Recently, I draw the following picture:
While it’s definitely not capturing all aspects of fun, not even meant to be a serious attempt of “figuring out fun”, there’s some underlying nuggets of wisdom there, I’d say.
Hitting the human nerve: growth
The games presented are totally different: Civilization is about developing nations, Diablo is about hero kicking the nasty monsters, Minecraft about mining & building, and Farmville a farming game. There’s still at least one underlying aspect that makes these games fun (for certain people): it’s the growth.
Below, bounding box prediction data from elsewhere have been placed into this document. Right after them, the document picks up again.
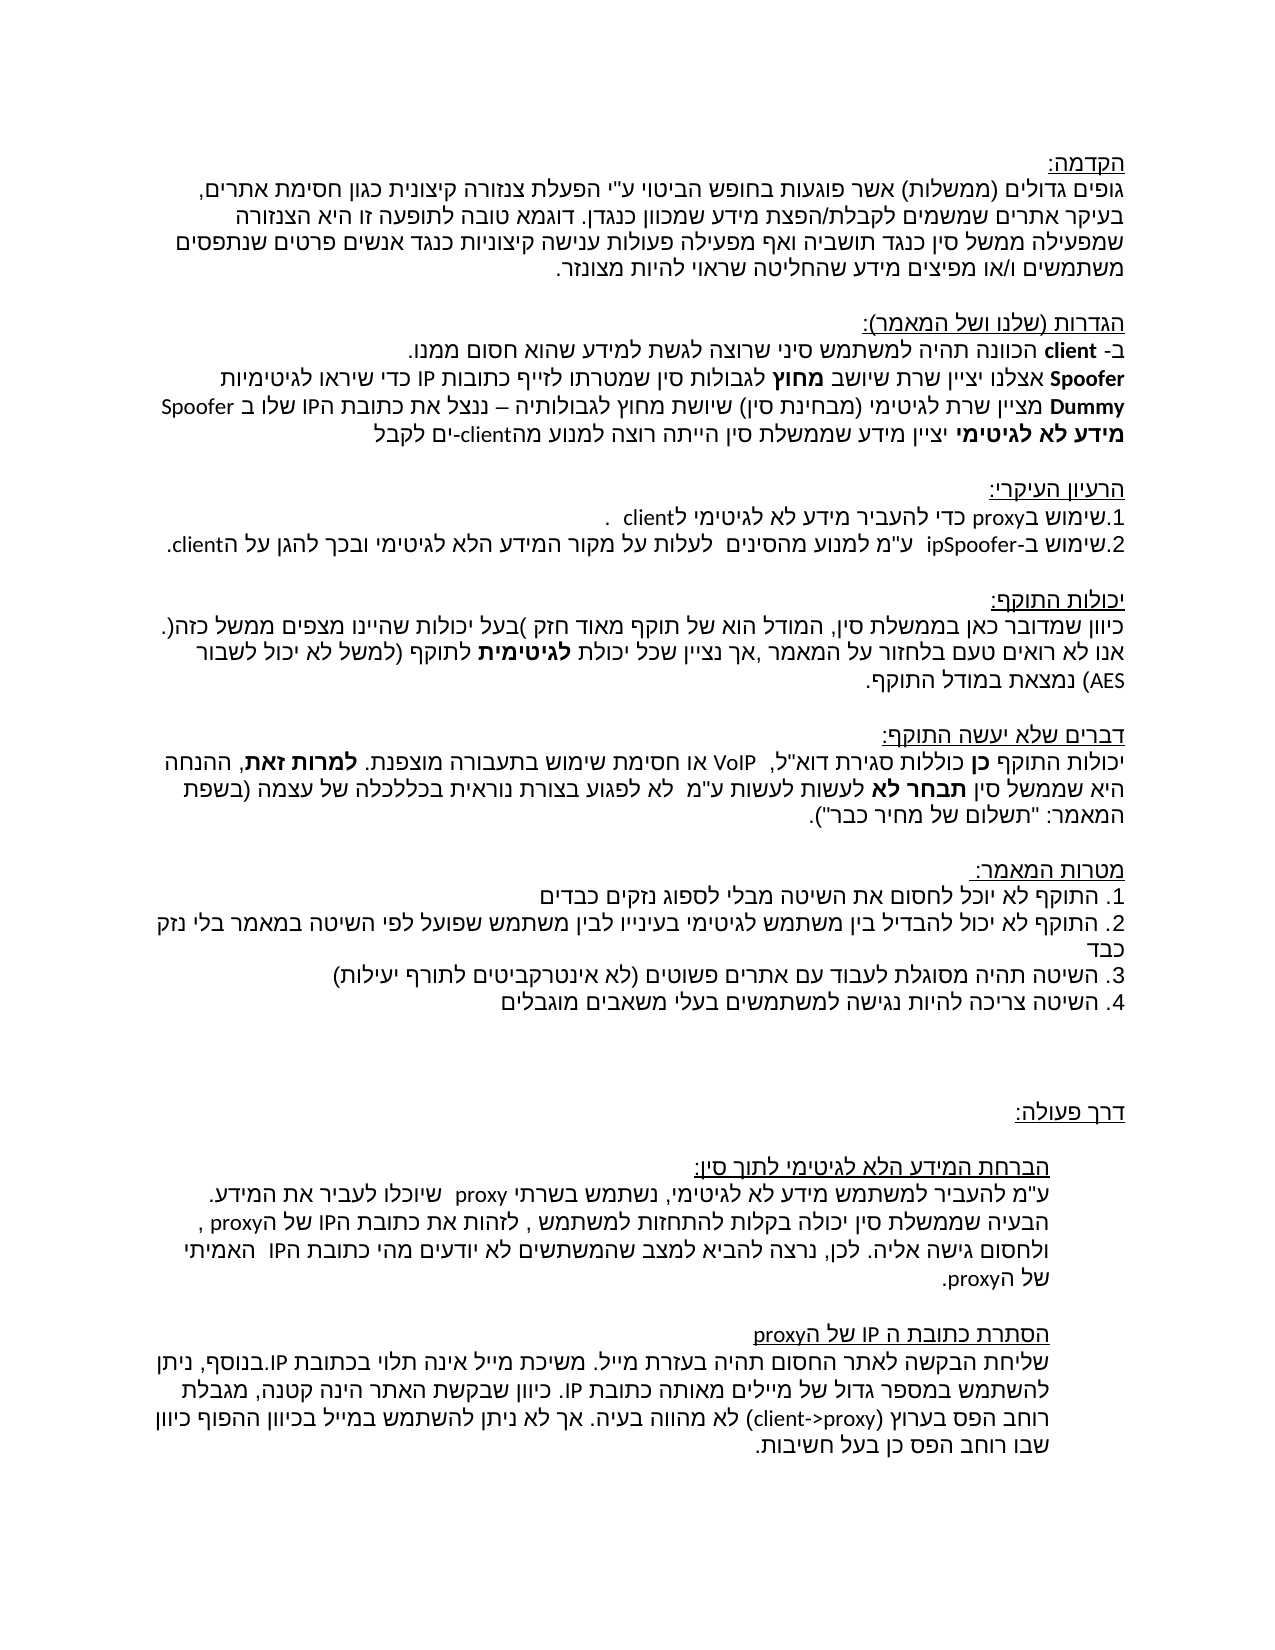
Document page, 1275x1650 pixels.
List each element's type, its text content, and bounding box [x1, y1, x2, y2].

text מידע לא לגיטימי יציין מידע שממשלת סין הייתה רוצה למנוע מהclient-ים לקבל [150, 420, 1125, 448]
text ע"מ להעביר למשתמש מידע לא לגיטימי, נשתמש בשרתי proxy שיוכלו לעביר את המידע. [150, 1180, 1125, 1208]
text הגדרות (שלנו ושל המאמר): [150, 310, 1125, 336]
text 2. התוקף לא יכול להבדיל בין משתמש לגיטימי בעינייו לבין משתמש שפועל לפי השיטה במאמר בלי נזק כבד [150, 909, 1125, 962]
text 1.שימוש בproxy כדי להעביר מידע לא לגיטימי לclient . [150, 503, 1125, 531]
text כיוון שמדובר כאן בממשלת סין, המודל הוא של תוקף מאוד חזק )בעל יכולות שהיינו מצפים ממשל כזה(. אנו לא רואים טעם בלחזור על המאמר ,אך נציין שכל יכולת לגיטימית לתוקף (למשל לא יכול לשבור AES) נמצאת במודל התוקף. [150, 613, 1125, 694]
text יכולות התוקף כן כוללות סגירת דוא"ל, VoIP או חסימת שימוש בתעבורה מוצפנת. למרות זאת, ההנחה היא שממשל סין תבחר לא לעשות לעשות ע"מ לא לפגוע בצורת נוראית בכללכלה של עצמה (בשפת המאמר: "תשלום של מחיר כבר"). [150, 748, 1125, 829]
text הברחת המידע הלא לגיטימי לתוך סין: [150, 1153, 1125, 1180]
text 2.שימוש ב-ipSpoofer ע"מ למנוע מהסינים לעלות על מקור המידע הלא לגיטימי ובכך להגן על הclient. [150, 531, 1125, 559]
text שליחת הבקשה לאתר החסום תהיה בעזרת מייל. משיכת מייל אינה תלוי בכתובת IP.בנוסף, ניתן להשתמש במספר גדול של מיילים מאותה כתובת IP. כיוון שבקשת האתר הינה קטנה, מגבלת רוחב הפס בערוץ (client->proxy) לא מהווה בעיה. אך לא ניתן להשתמש במייל בכיוון ההפוף כיוון שבו רוחב הפס כן בעל חשיבות. [150, 1348, 1050, 1458]
text הבעיה שממשלת סין יכולה בקלות להתחזות למשתמש , לזהות את כתובת הIP של הproxy , ולחסום גישה אליה. לכן, נרצה להביא למצב שהמשתשים לא יודעים מהי כתובת הIP האמיתי של הproxy. [150, 1208, 1050, 1292]
text 3. השיטה תהיה מסוגלת לעבוד עם אתרים פשוטים (לא אינטרקביטים לתורף יעילות) [150, 962, 1125, 989]
text הסתרת כתובת ה IP של הproxy [150, 1320, 1125, 1348]
text הקדמה: [150, 150, 1125, 176]
text ב- client הכוונה תהיה למשתמש סיני שרוצה לגשת למידע שהוא חסום ממנו. [150, 336, 1125, 364]
text דרך פעולה: [150, 1099, 1125, 1125]
text הרעיון העיקרי: [150, 476, 1125, 503]
text Dummy מציין שרת לגיטימי (מבחינת סין) שיושת מחוץ לגבולותיה – ננצל את כתובת הIP שלו ב Spoofer [150, 392, 1125, 420]
text דברים שלא יעשה התוקף: [150, 722, 1125, 748]
text 1. התוקף לא יוכל לחסום את השיטה מבלי לספוג נזקים כבדים [150, 883, 1125, 909]
text Spoofer אצלנו יציין שרת שיושב מחוץ לגבולות סין שמטרתו לזייף כתובות IP כדי שיראו לגיטימיות [150, 364, 1125, 392]
text גופים גדולים (ממשלות) אשר פוגעות בחופש הביטוי ע"י הפעלת צנזורה קיצונית כגון חסימת אתרים, בעיקר אתרים שמשמים לקבלת/הפצת מידע שמכוון כנגדן. דוגמא טובה לתופעה זו היא הצנזורה שמפעילה ממשל סין כנגד תושביה ואף מפעילה פעולות ענישה קיצוניות כנגד אנשים פרטים שנתפסים משתמשים ו/או מפיצים מידע שהחליטה שראוי להיות מצונזר. [150, 176, 1125, 282]
text יכולות התוקף: [150, 587, 1125, 613]
text 4. השיטה צריכה להיות נגישה למשתמשים בעלי משאבים מוגבלים [150, 989, 1125, 1015]
text מטרות המאמר: [150, 857, 1125, 883]
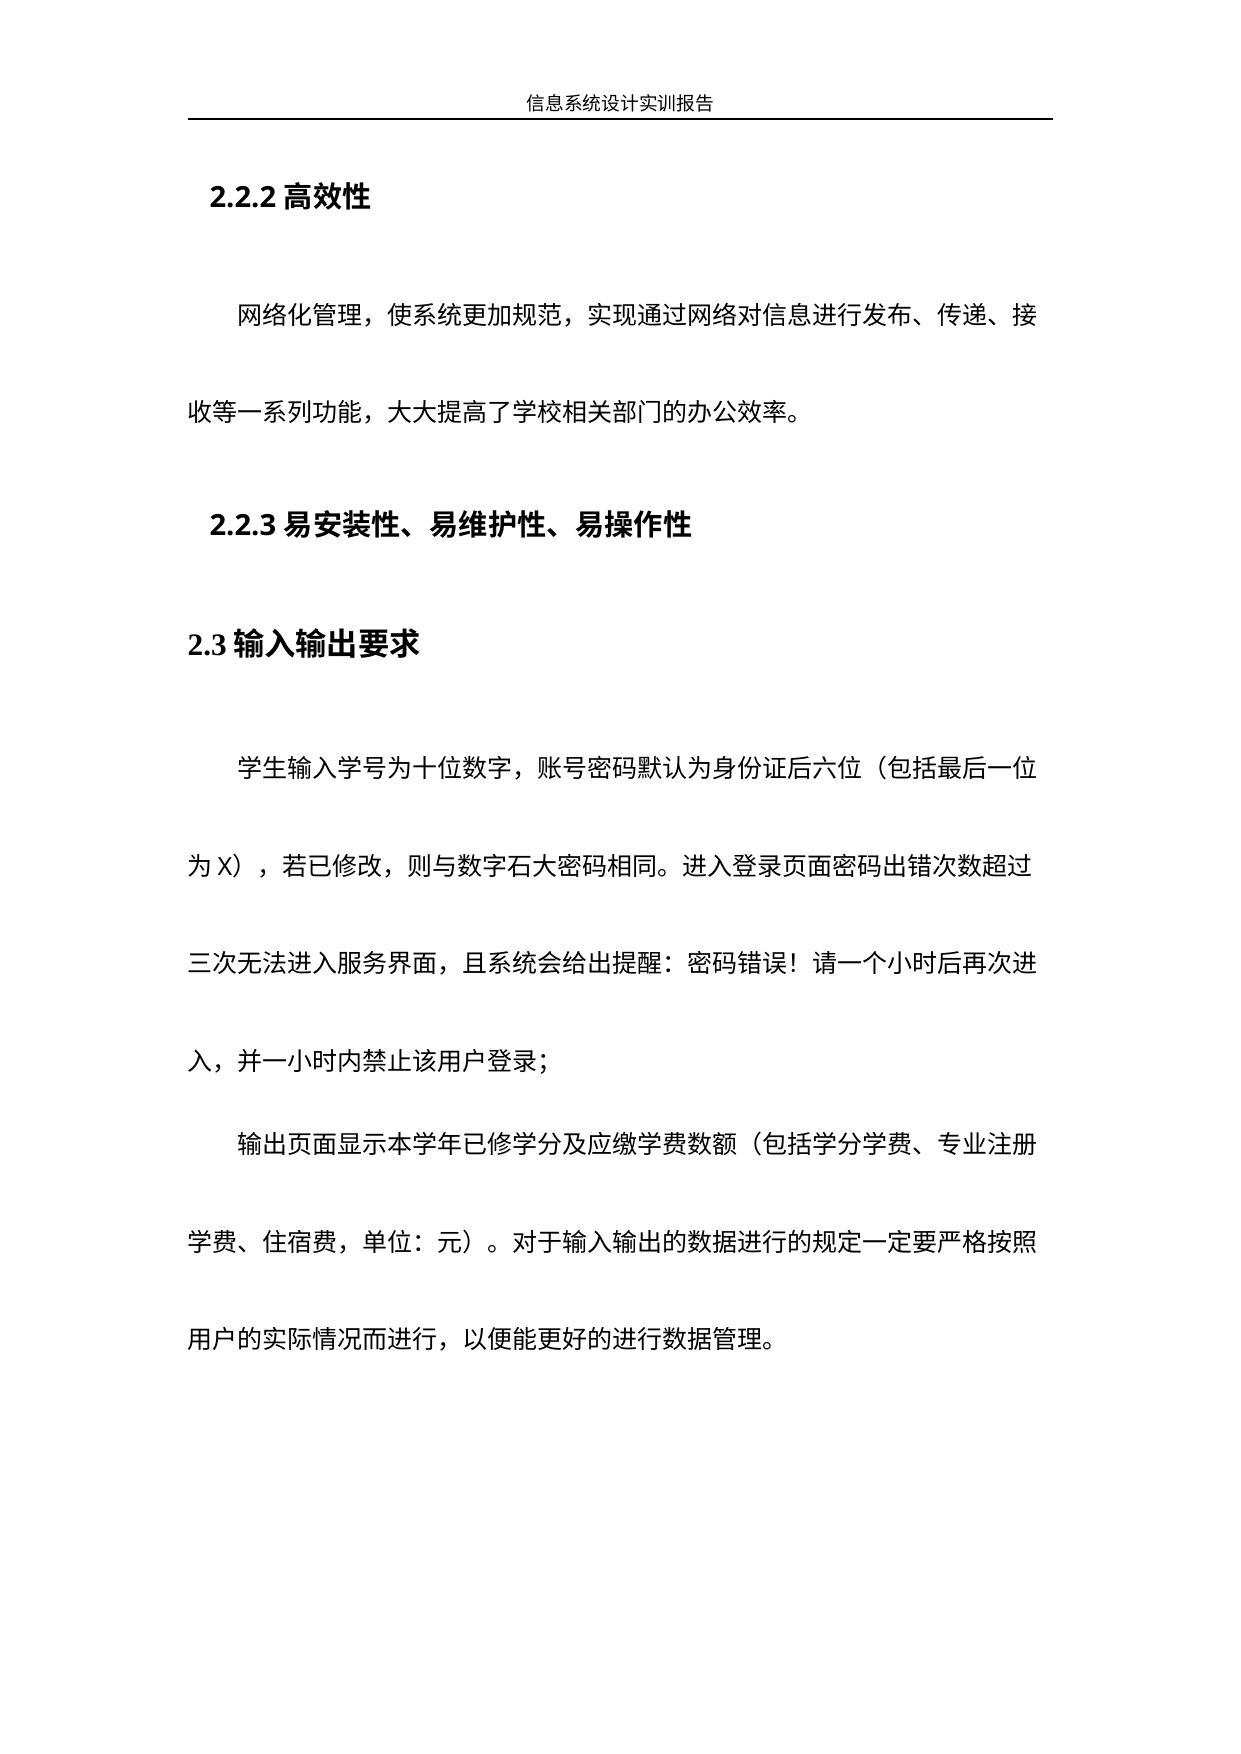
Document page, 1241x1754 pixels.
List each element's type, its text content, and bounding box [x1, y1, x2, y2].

text 2.2.2 高效性 [209, 162, 1053, 227]
text 网络化管理，使系统更加规范，实现通过网络对信息进行发布、传递、接收等一系列功能，大大提高了学校相关部门的办公效率。 [187, 281, 1053, 443]
text 学生输入学号为十位数字，账号密码默认为身份证后六位（包括最后一位为X），若已修改，则与数字石大密码相同。进入登录页面密码出错次数超过三次无法进入服务界面，且系统会给出提醒：密码错误！请一个小时后再次进入，并一小时内禁止该用户登录； [187, 734, 1053, 1092]
text 2.3输入输出要求 [187, 609, 1053, 674]
text 2.2.3 易安装性、易维护性、易操作性 [209, 491, 1053, 556]
text 输出页面显示本学年已修学分及应缴学费数额（包括学分学费、专业注册学费、住宿费，单位：元）。对于输入输出的数据进行的规定一定要严格按照用户的实际情况而进行，以便能更好的进行数据管理。 [187, 1110, 1053, 1370]
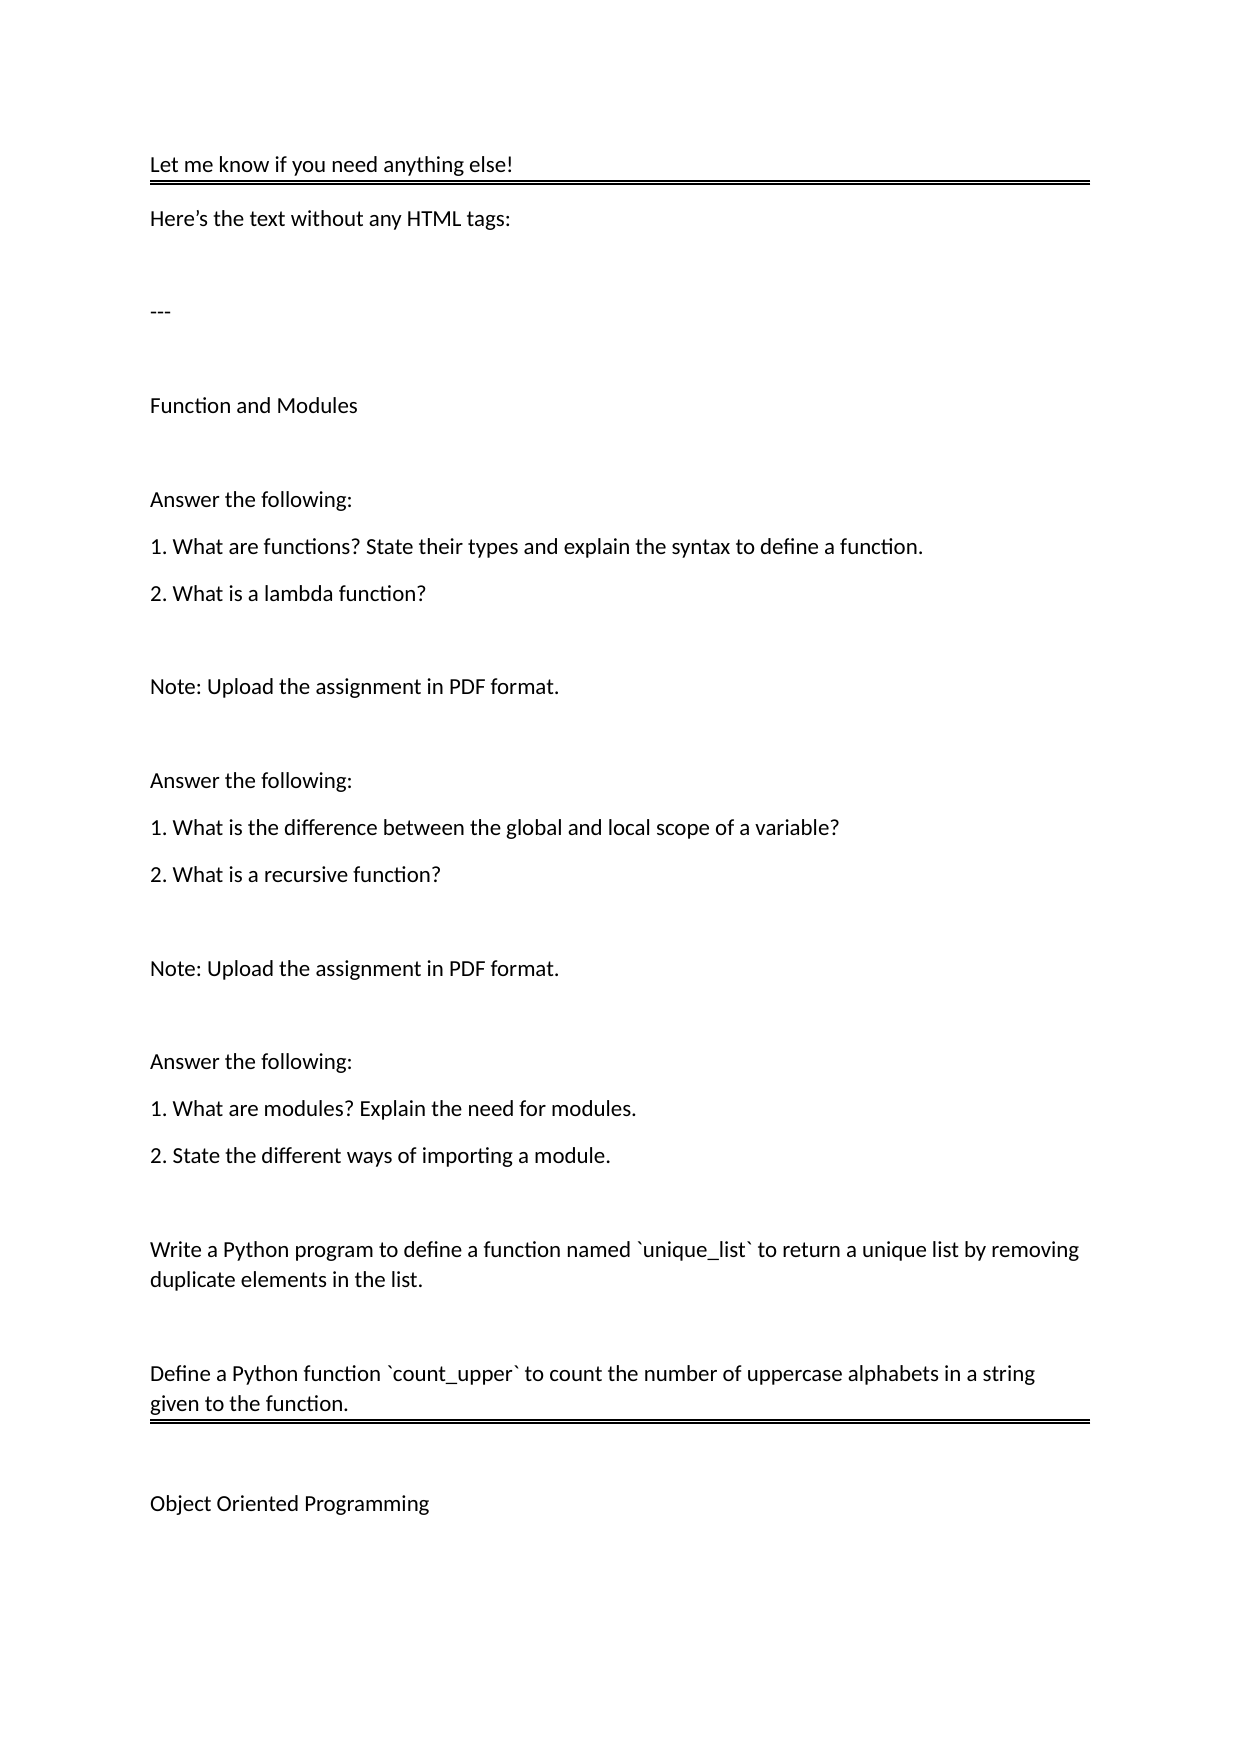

In Minecraft, you are able to dig wood in order to build a bench in order to build axes and pickaxes in order to get more resources in order to build more stuff. The more you mine and collect, the better tools you get to mine and collect. This is one aspect of fun in Minecraft, not the whole truth, but I’d dare to say very important part of it.
In Civilization you build cities to get resource to grow bigger cities (very simply put). In Diablo you kill monsters to get resources & weapons to kill bigger monsters. In Farmville you… well, you grow stuff to grow more stuff.
I think we humans have tremendous need for growth. Think of Internet. Twitter has follower count. Sounds stupid? Yes, but everybody and their mom who is active in Twitter wants more followers.
Think of military: you start at the bottom and try & make your way to the top.
Think politicians. Think of corporations. Think of any career: if the place is fun, quite likely there’s chances for growth.
Think of self defence and belt systems.
Think of sports.
Think of kids.
Think of atoms, and what they are made of. Think of the universe and what it consists of.
“Everywhere” is a dangerous word, since most likely there’s exceptions, but I’m going to use this word anyway. Almost everywhere in the world, there’s need for growth, and motivation for growth. Games are no different.
Why people stop playing tic-tac-toe. Once you know the optimal strategy, the game becomes totally pointless (from the perspective of growth as in “getting better”, naturally you can still poke some fun by fooling around your opponents). Once you’ve achieved everything, there’s nothing else to do. Just boring, mindless thing to “play”. That’s no fun.
What about MineCraft? In MineCraft, there’s shitload of things to do. There’s huge amount of things you can dig that help you dig or build even cooler things.
The “digging resources and building tools in order to dig more resources to build better tools” loop is hugely important part of fun in Minecraft. It’s hugely important aspect of very many games.
This element can be either built-in to the game (for example as in Minecraft) and additionally it often is there automatically in more skill* based games (for example in FPS games where your own skills improve as you play). Or, it can be combination of both, and usually is.
For example, if we’d play game of dice where throwing bigger number wins, there’s no room for growth (in terms of who will win). You throw 4, I throw 3. You win. Play again?
In MineCraft you don’t need superfast reaction skills to survive, yet you can advance & grow your home & tunnel network in the game.
In civilization, you can grow your city and naturally become a better strategist as a player. In civilizations, the both aspects of growth in-game (cities, technologies etc) and outside the game (player strategy skills) are well represented.
In FPS shooters, you might have all the guns/roles unlocked and your survival depends on your reaction skills. There might be shooter that has no in-built system for growth, yet you as a player can “advance” in terms of honing your skills. Thus growing or becoming a more skilled player.
Minecraft, Diablo, Civilization and Farmville. Even if you love one and hate another, that wouldn’t mean these games couldn’t have one underlying common element of fun: possibilities for growth.